Before PCA, you must scale the data. Genes (or wine chemicals) have different units; scaling ensures no single high-value feature dominates.PCA Transformation: Transform the features into Principal Components.Deciding $k$ Components: Use the Scree Plot or Cumulative Explained Variance. In biomedical data, we typically aim to retain 90-95% of the total variance.

In [5]:
from sklearn.datasets import load_wine
from sklearn.decomposition import PCA
from sklearn.preprocessing import StandardScaler
import numpy as np

# Load and scale
X, y = load_wine(return_X_y=True)
X_scaled = StandardScaler().fit_transform(X)

# PCA
pca = PCA().fit(X_scaled)
cumulative_variance = np.cumsum(pca.explained_variance_ratio_)
n_components = np.argmax(cumulative_variance >= 0.90) + 1

print(f"Number of components to keep 90% variance: {n_components}")

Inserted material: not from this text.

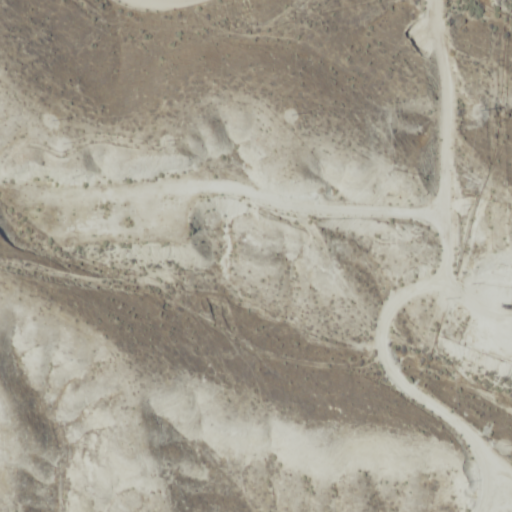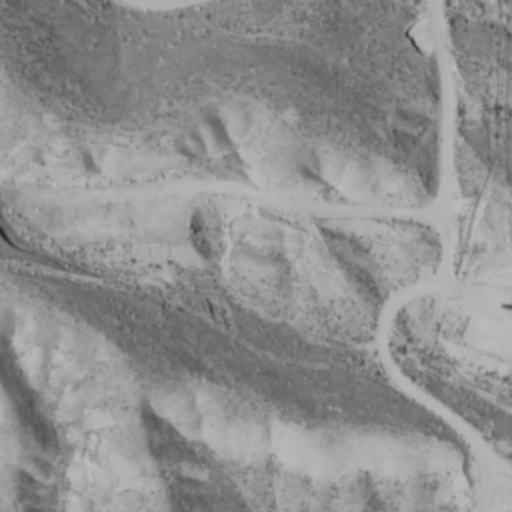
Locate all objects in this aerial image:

Number of components to keep 90% variance: 8


2. KNN Classification & Evaluation :

Once the dimensions are reduced (e.g., from 13 features to 7 in the Wine dataset), you train the KNN on the reduced coordinates.

Evaluation: Use Cross-Validation (specifically Stratified K-Fold) rather than a single split. In medical datasets with small samples, a single split might be unrepresentative. Use a Confusion Matrix to ensure no specific cancer type (or wine class) is being misclassified consistently.

3. Justifying the Pipeline to Stakeholders:

To justify this to a non-technical audience, emphasize these four "Robustness Pillars":

* Noise Filtration: High-dimensional data is "noisy." PCA acts as a filter, keeping the biological "signal" and discarding random fluctuations (low-variance components).

* Preventing "Distance Collapse": In high dimensions, every patient looks equally different from every other patient. By reducing dimensions, we restore the "similarity" metric that KNN needs to work.

* Computational Efficiency: Medical diagnostics require speed. Processing 10 components instead of 20,000 genes allows for near-instant results.

* Reduced Overfitting: By limiting the "degrees of freedom" the model has, we force KNN to focus on the most significant patterns, making the model generalize better to new patients.